ÉRIC MONNIN - Fin 2022, le Comité d'organisation [Cojop] m'a confié la mission de sceller une alliance entre le pays hôte et le pays antique des Jeux [il est directeur du centre d'études et de recherche olympiques universitaires]. Les Grecs ont voulu que le relais de la flamme soit un témoignage d'amitié envers la France, l'un des trois pays, avec la Russie et l'Angleterre, qui leur ont permis de se défaire du joug ottoman. J'ai été invité à porter la torche à Nauplie, la première capitale de la Grèce indépendante en 1823. Cette expérience m'a fait prendre conscience de la puissance de l'olympisme.
La flamme olympique ne date pourtant pas de l'Antiquité ?

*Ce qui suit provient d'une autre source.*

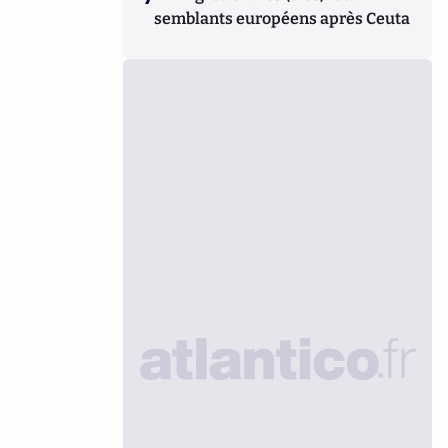
semblants européens après Ceuta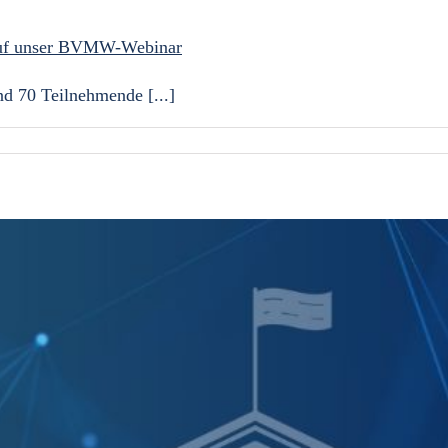
k auf unser BVMW-Webinar
d 70 Teilnehmende [...]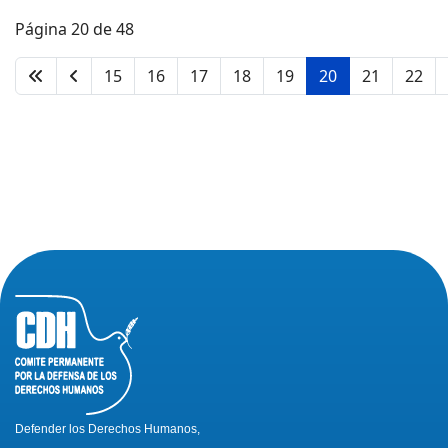
Página 20 de 48
15
16
17
18
19
20
21
22
Defender los Derechos Humanos,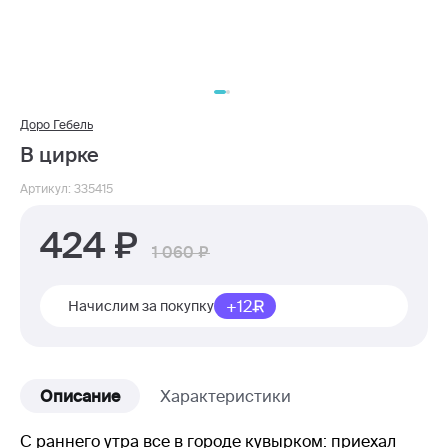
Доро Гебель
В цирке
Артикул: 335415
424
1 060
+12
Начислим за покупку
Описание
Характеристики
С раннего утра все в городе кувырком: приехал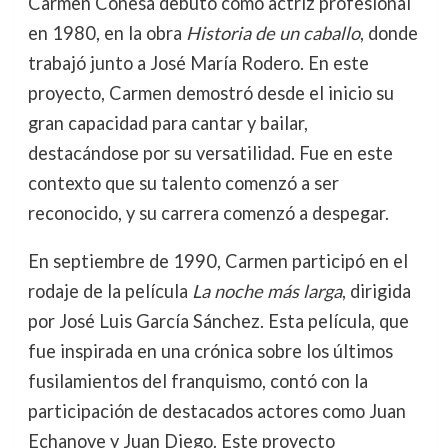
Carmen Conesa debutó como actriz profesional
en 1980, en la obra
Historia de un caballo
, donde
trabajó junto a José María Rodero. En este
proyecto, Carmen demostró desde el inicio su
gran capacidad para cantar y bailar,
destacándose por su versatilidad. Fue en este
contexto que su talento comenzó a ser
reconocido, y su carrera comenzó a despegar.
En septiembre de 1990, Carmen participó en el
rodaje de la película
La noche más larga
, dirigida
por José Luis García Sánchez. Esta película, que
fue inspirada en una crónica sobre los últimos
fusilamientos del franquismo, contó con la
participación de destacados actores como Juan
Echanove y Juan Diego. Este proyecto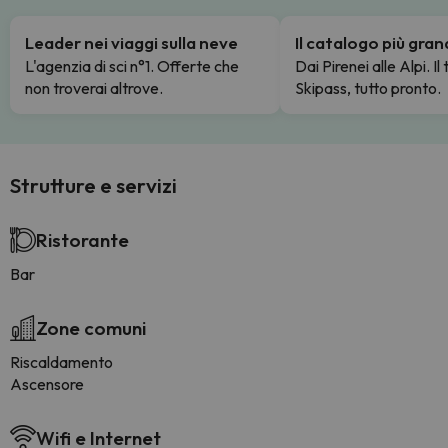
Leader nei viaggi sulla neve
Il catalogo più gra
L'agenzia di sci n°1. Offerte che
Dai Pirenei alle Alpi. Il
non troverai altrove.
Skipass, tutto pronto.
Strutture e servizi
Ristorante
Bar
Zone comuni
Riscaldamento
Ascensore
Wifi e Internet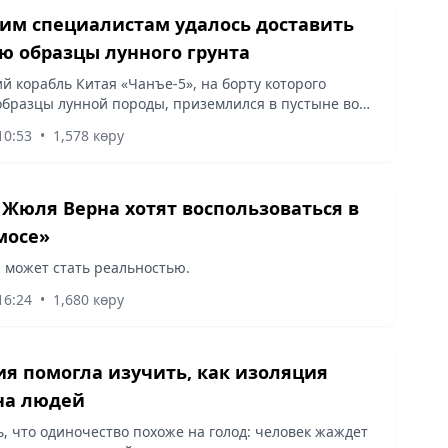
им специалистам удалось доставить
ю образцы лунного грунта
й корабль Китая «Чанъе-5», на борту которого
образцы лунной породы, приземлился в пустыне во
 Монголии, на севере Китая, сообщает Vecher.kz со
10:53
•
1,578 көру
BBC.COM.
Жюля Верна хотят воспользоваться в
мосе»
 может стать реальностью.
16:24
•
1,680 көру
я помогла изучить, как изоляция
на людей
, что одиночество похоже на голод: человек жаждет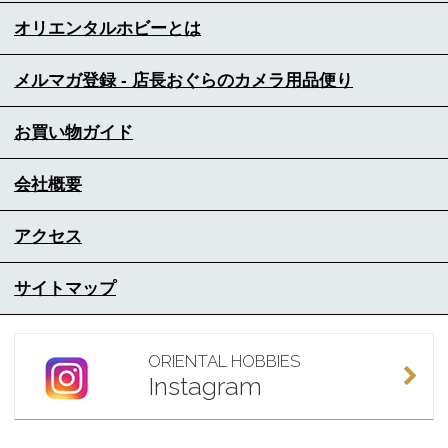
オリエンタルホビーとは
メルマガ登録 - 店長おぐらのカメラ用品便り
お買い物ガイド
会社概要
アクセス
サイトマップ
ORIENTAL HOBBIES
Instagram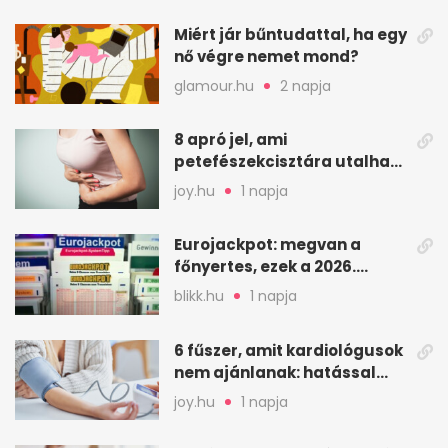
Miért jár bűntudattal, ha egy
nő végre nemet mond?
glamour.hu
2 napja
8 apró jel, ami
petefészekcisztára utalhat
– mire figyelj
joy.hu
1 napja
Eurojackpot: megvan a
főnyertes, ezek a 2026.
augusztus 7-i számok
blikk.hu
1 napja
6 fűszer, amit kardiológusok
nem ajánlanak: hatással
lehet a vérnyomásra
joy.hu
1 napja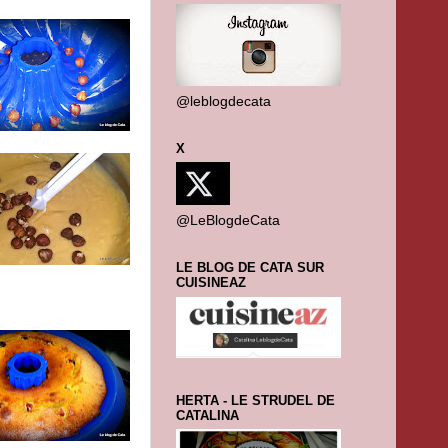
@leblogdecata
X
@LeBlogdeCata
LE BLOG DE CATA SUR
CUISINEAZ
HERTA - LE STRUDEL DE
CATALINA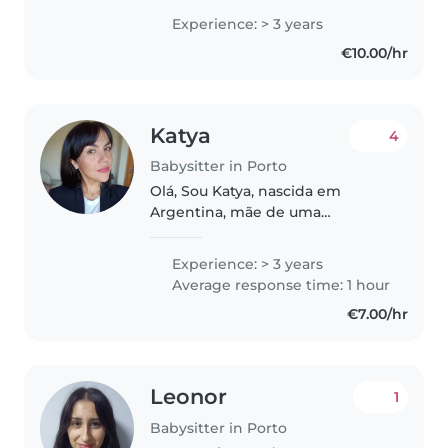
disponibile per babysitting
Experience: > 3 years
occasionale o temporaneo per
€10.00/hr
famiglie italiane o bambini..
Katya
4
Babysitter in Porto
Olá, Sou Katya, nascida em
Argentina, mãe de uma
pequenina chamada Matilde.
Sou uma pessoa criativa,
Experience: > 3 years
tranquila e com muita paciência,
Average response time: 1 hour
dou-me bem com crianças e
€7.00/hr
adolescentes. Tenho..
Leonor
1
Babysitter in Porto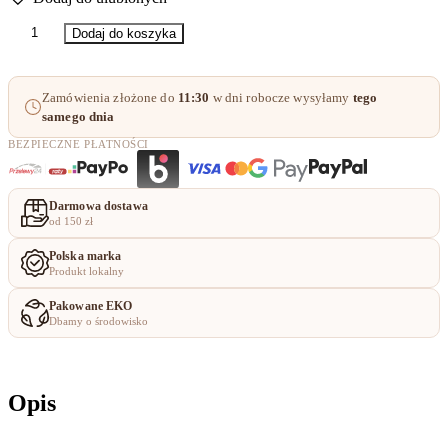
ocen
ilość
klientów
Dodaj do koszyka
Odtłuszczacz
-
cleaner
Zamówienia złożone do
11:30
w dni robocze wysyłamy
tego
500ml
samego dnia
BEZPIECZNE PŁATNOŚCI
Darmowa dostawa
od 150 zł
Polska marka
Produkt lokalny
Pakowane EKO
Dbamy o środowisko
Opis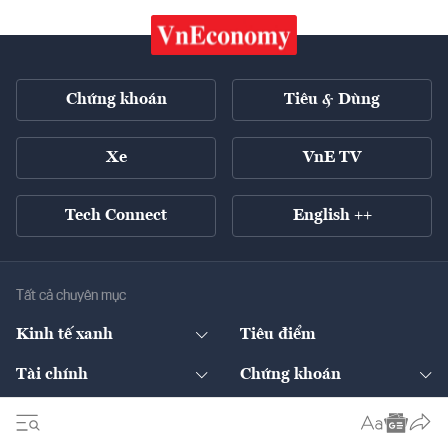
Chứng khoán
Tiêu & Dùng
Xe
VnE TV
Tech Connect
English ++
Tất cả chuyên mục
Kinh tế xanh
Tiêu điểm
Chuyển động xanh
Tài chính
Chứng khoán
Pháp lý
Ngân hàng
Doanh nghiệp niêm yết
Kinh tế số
Hạ tầng
Thương hiệu xanh
Thị trường vốn
Thị trường
Sản phẩm - Thị trường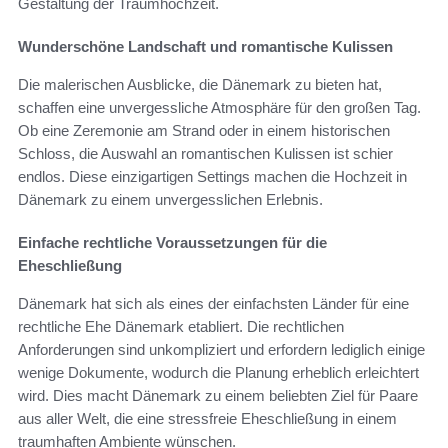
Gestaltung der Traumhochzeit.
Wunderschöne Landschaft und romantische Kulissen
Die malerischen Ausblicke, die Dänemark zu bieten hat,
schaffen eine unvergessliche Atmosphäre für den großen Tag.
Ob eine Zeremonie am Strand oder in einem historischen
Schloss, die Auswahl an romantischen Kulissen ist schier
endlos. Diese einzigartigen Settings machen die Hochzeit in
Dänemark zu einem unvergesslichen Erlebnis.
Einfache rechtliche Voraussetzungen für die
Eheschließung
Dänemark hat sich als eines der einfachsten Länder für eine
rechtliche Ehe Dänemark etabliert. Die rechtlichen
Anforderungen sind unkompliziert und erfordern lediglich einige
wenige Dokumente, wodurch die Planung erheblich erleichtert
wird. Dies macht Dänemark zu einem beliebten Ziel für Paare
aus aller Welt, die eine stressfreie Eheschließung in einem
traumhaften Ambiente wünschen.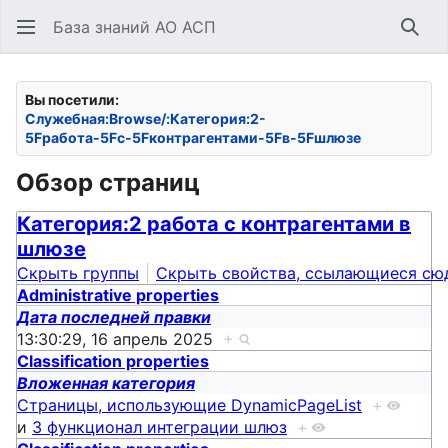
База знаний АО АСП
Най
Вы посетили:
Служебная:Browse/:Категория:2-
5Fработа-5Fс-5Fконтрагентами-5Fв-5Fшлюзе
Обзор страниц
Категория:2 работа с контрагентами в
шлюзе
Скрыть группы
Скрыть свойства, ссылающиеся сю
Administrative properties
Дата последней правки
13:30:29, 16 апрель 2025
+
Classification properties
Вложенная категория
Страницы, использующие DynamicPageList
+
и
3 функционал интеграции шлюз
+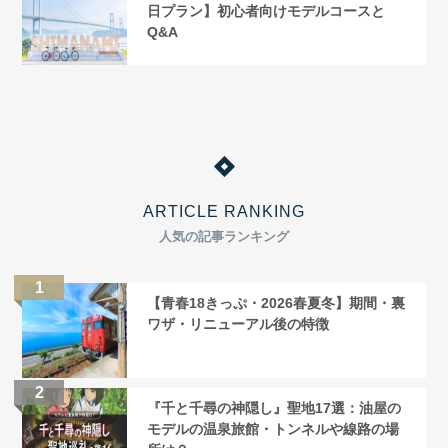
日プラン】初心者向けモデルコースと
Q&A
ARTICLE RANKING
人気の記事ランキング
【青春18きっぷ・2026春夏冬】期間・裏
ワザ・リニューアル後の特徴
『千と千尋の神隠し』聖地17選：油屋の
モデルの温泉旅館・トンネルや線路の場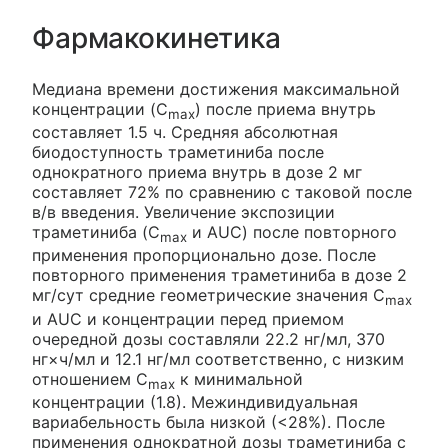
Фармакокинетика
Медиана времени достижения максимальной
концентрации (C
) после приема внутрь
max
составляет 1.5 ч. Средняя абсолютная
биодоступность траметиниба после
однократного приема внутрь в дозе 2 мг
составляет 72% по сравнению с таковой после
в/в введения. Увеличение экспозиции
траметиниба (C
и AUC) после повторного
max
применения пропорционально дозе. После
повторного применения траметиниба в дозе 2
мг/сут средние геометрические значения C
max
и AUC и концентрации перед приемом
очередной дозы составляли 22.2 нг/мл, 370
нг×ч/мл и 12.1 нг/мл соответственно, с низким
отношением C
к минимальной
max
концентрации (1.8). Межиндивидуальная
вариабельность была низкой (<28%). После
применения однократной дозы траметиниба с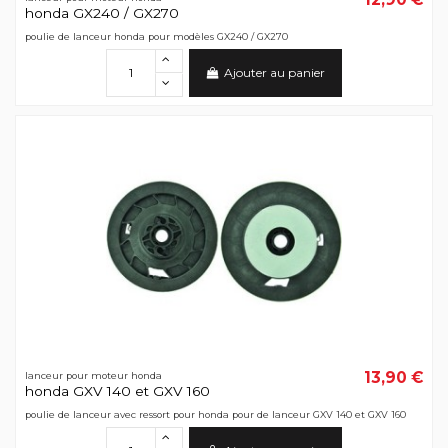
honda GX240 / GX270
poulie de lanceur honda pour modèles GX240 / GX270
Ajouter au panier
13,90 €
lanceur pour moteur honda
honda GXV 140 et GXV 160
poulie de lanceur avec ressort pour honda pour de lanceur GXV 140 et GXV 160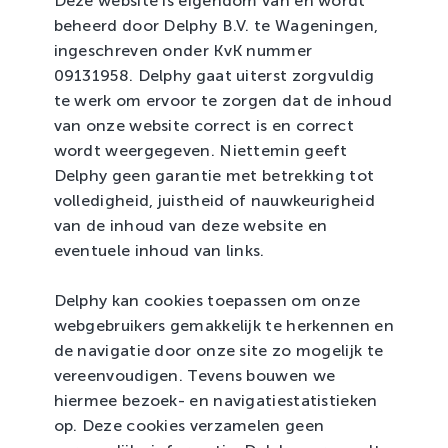
Deze website is eigendom van en wordt
Zachtfruit
beheerd door Delphy B.V. te Wageningen,
ingeschreven onder KvK nummer
09131958. Delphy gaat uiterst zorgvuldig
te werk om ervoor te zorgen dat de inhoud
van onze website correct is en correct
wordt weergegeven. Niettemin geeft
Delphy geen garantie met betrekking tot
volledigheid, juistheid of nauwkeurigheid
van de inhoud van deze website en
eventuele inhoud van links.
Delphy kan cookies toepassen om onze
webgebruikers gemakkelijk te herkennen en
de navigatie door onze site zo mogelijk te
vereenvoudigen. Tevens bouwen we
hiermee bezoek- en navigatiestatistieken
op. Deze cookies verzamelen geen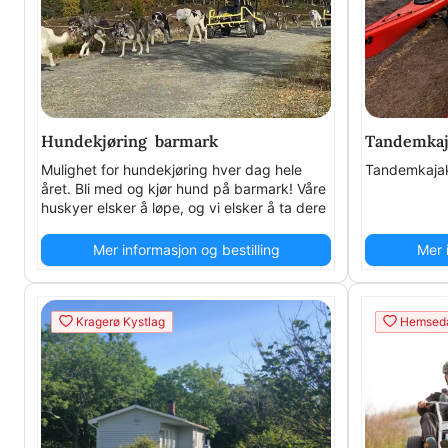
Hundekjøring barmark
Tandemkaja
Mulighet for hundekjøring hver dag hele
Tandemkaja
året. Bli med og kjør hund på barmark! Våre
huskyer elsker å løpe, og vi elsker å ta dere
med på opplevelsen! Kun noen dager er
lagt ut for online booking. Ta kontakt.
Mer informasjon og bestilling
Mer 
Kragerø Kystlag
Hemseda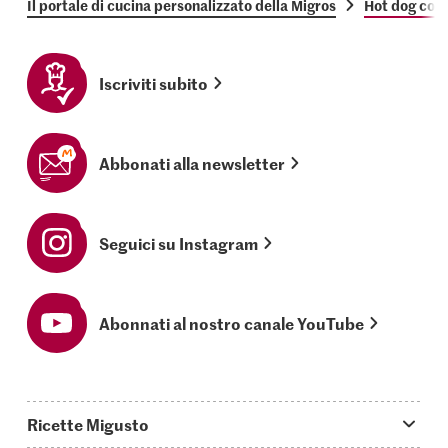
Il portale di cucina personalizzato della Migros
Hot dog con c
Iscriviti subito
Abbonati alla newsletter
Seguici su Instagram
Abonnati al nostro canale YouTube
Ricette Migusto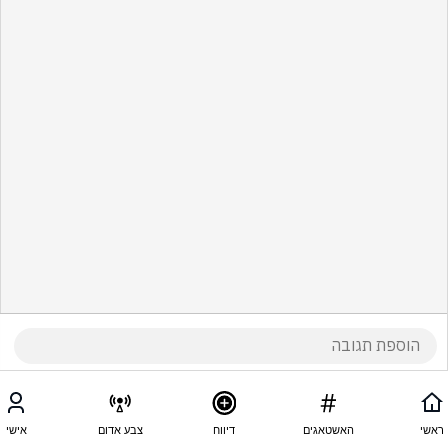
ראשי
האשטאגים
דיווח
צבע אדום
אישי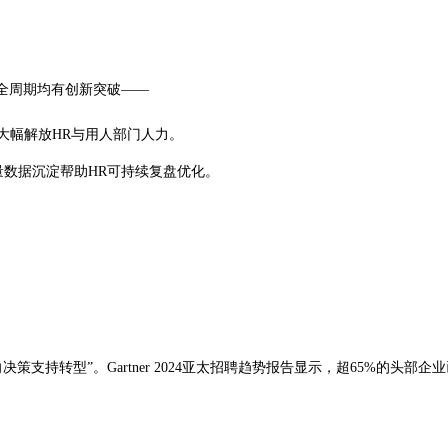
全周期均有创新突破——
大幅解放HR与用人部门人力。
量数据沉淀帮助HR可持续复盘优化。
决策支持转型”。Gartner 2024亚太招聘趋势报告显示，超65%的头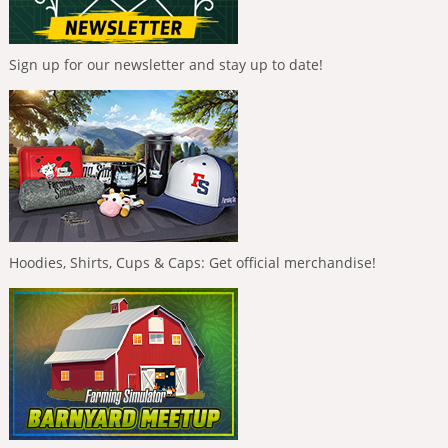
Sign up for our newsletter and stay up to date!
Hoodies, Shirts, Cups & Caps: Get official merchandise!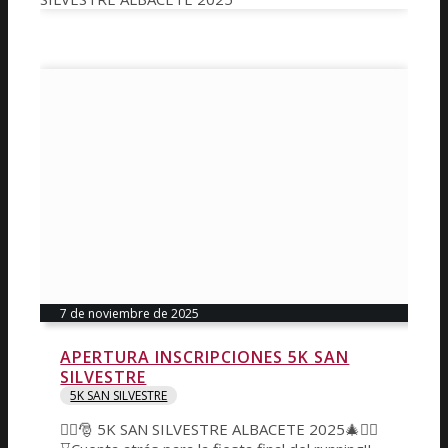
7 de noviembre de 2025
APERTURA INSCRIPCIONES 5K SAN
SILVESTRE
5K SAN SILVESTRE
🏃‍♂️🎅 5K SAN SILVESTRE ALBACETE 2025🎄🏃‍♀️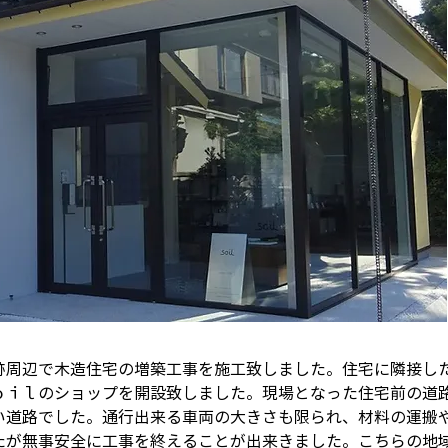
跡周辺で木造住宅の増築工事を施工致しました。住宅に隣接し
ｏｉｌのショップを開設致しました。現場となった住宅前の道
い道路でした。通行出来る車両の大きさも限られ、材料の運搬
たが無事安全に工事を終えることが出来きました。こちらの地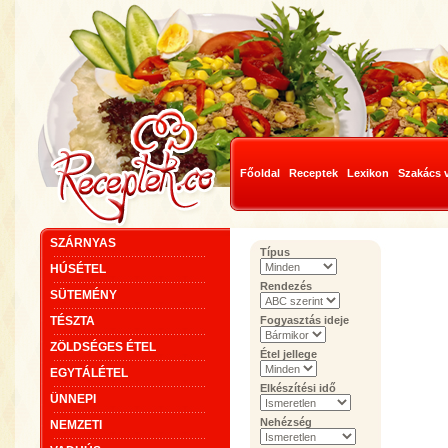
Főoldal
Receptek
Lexikon
Szakács 
SZÁRNYAS
Típus
HÚSÉTEL
Rendezés
SÜTEMÉNY
TÉSZTA
Fogyasztás ideje
ZÖLDSÉGES ÉTEL
Étel jellege
EGYTÁLÉTEL
Elkészítési idő
ÜNNEPI
Nehézség
NEMZETI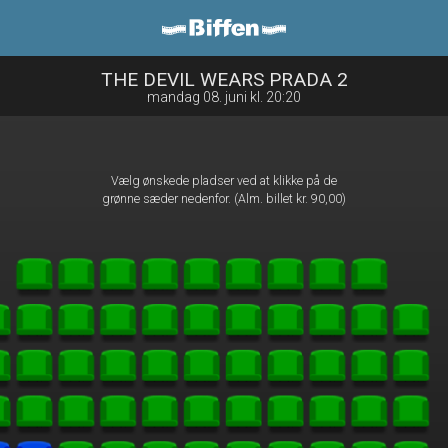
Biffen Odder
1step-front02 104134
THE DEVIL WEARS PRADA 2
mandag 08. juni kl. 20:20
Vælg ønskede pladser ved at klikke på de
grønne sæder nedenfor. (Alm. billet kr. 90,00)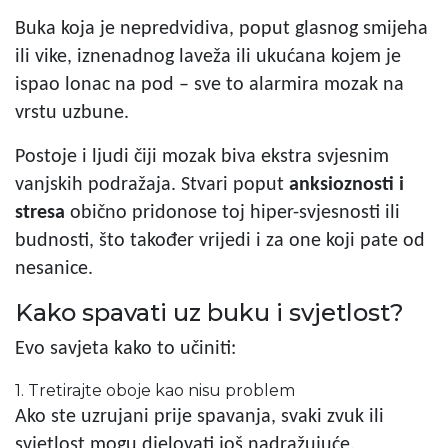
Buka koja je nepredvidiva, poput glasnog smijeha
ili vike, iznenadnog laveža ili ukućana kojem je
ispao lonac na pod – sve to alarmira mozak na
vrstu uzbune.
Postoje i ljudi čiji mozak biva ekstra svjesnim
vanjskih podražaja. Stvari poput
anksioznosti i
stresa
obično pridonose toj hiper-svjesnosti ili
budnosti, što također vrijedi i za one koji pate od
nesanice.
Kako spavati uz buku i svjetlost?
Evo savjeta kako to učiniti:
1. Tretirajte oboje kao nisu problem
Ako ste uzrujani prije spavanja, svaki zvuk ili
svjetlost mogu djelovati još nadražujuće.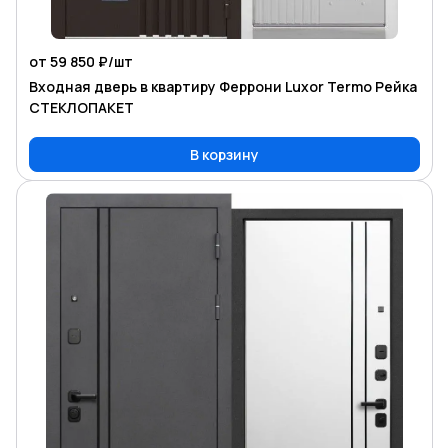
от 59 850 ₽/
шт
Входная дверь в квартиру Феррони Luxor Termo Рейка
СТЕКЛОПАКЕТ
В корзину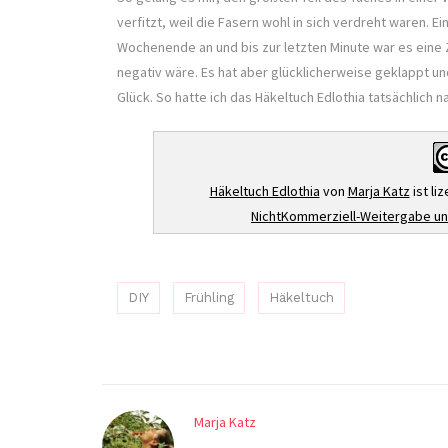
verfitzt, weil die Fasern wohl in sich verdreht waren. 
Wochenende an und bis zur letzten Minute war es eine Zi
negativ wäre. Es hat aber glücklicherweise geklappt un
Glück. So hatte ich das Häkeltuch Edlothia tatsächlich n
Häkeltuch Edlothia
von
Marja Katz
ist li
NichtKommerziell-Weitergabe unt
DIY
Frühling
Häkeltuch
Marja Katz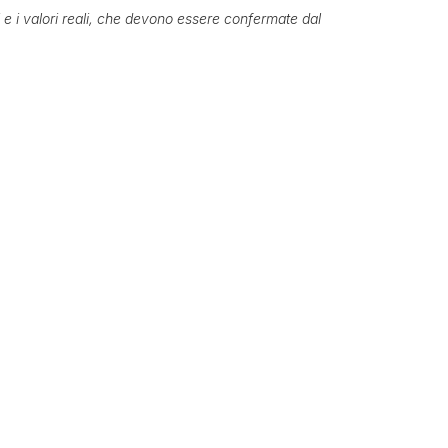
ti e i valori reali, che devono essere confermate dal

C'est exact, mais durant la Grèce antique, on organisait à Athènes des courses au flambeau avec des relayeurs, lors de fêtes, de cérémonies ou d'actes religieux. C'étaient des relais d'une distance de 2 500 mètres qui arrivaient généralement sur le plateau de l'Acropole, où se trouve le Parthénon. Dans la religion grecque, le feu est d'origine divine, donc un élément sacré. Les Jeux modernes sont nés avec Pierre de Coubertin, qui s'est saisi de symboles très forts, comme le serment et le village olympiques, qui existaient durant l'Antiquité. En 1928, malade, il n'a pas pu aller aux Jeux à Amsterdam. Il a donc envoyé aux organisateurs une lettre qui disait : « C'est avec un grand regret, profond, que je dois renoncer à me trouver au milieu de vous. Je vous demande de conserver et d'entretenir parmi vous la flamme de l'olympisme rénové ». Ses mots ont été pris au pied de la lettre. Les Néerlandais ont allumé un chaudron dans le stade, comme à l'époque à Olympie. C'est la première fois qu'il apparaît. Coubertin était très attaché à la flamme. Dans la charte olympique de 1921, on trouve l'expression « flambeau olympique ».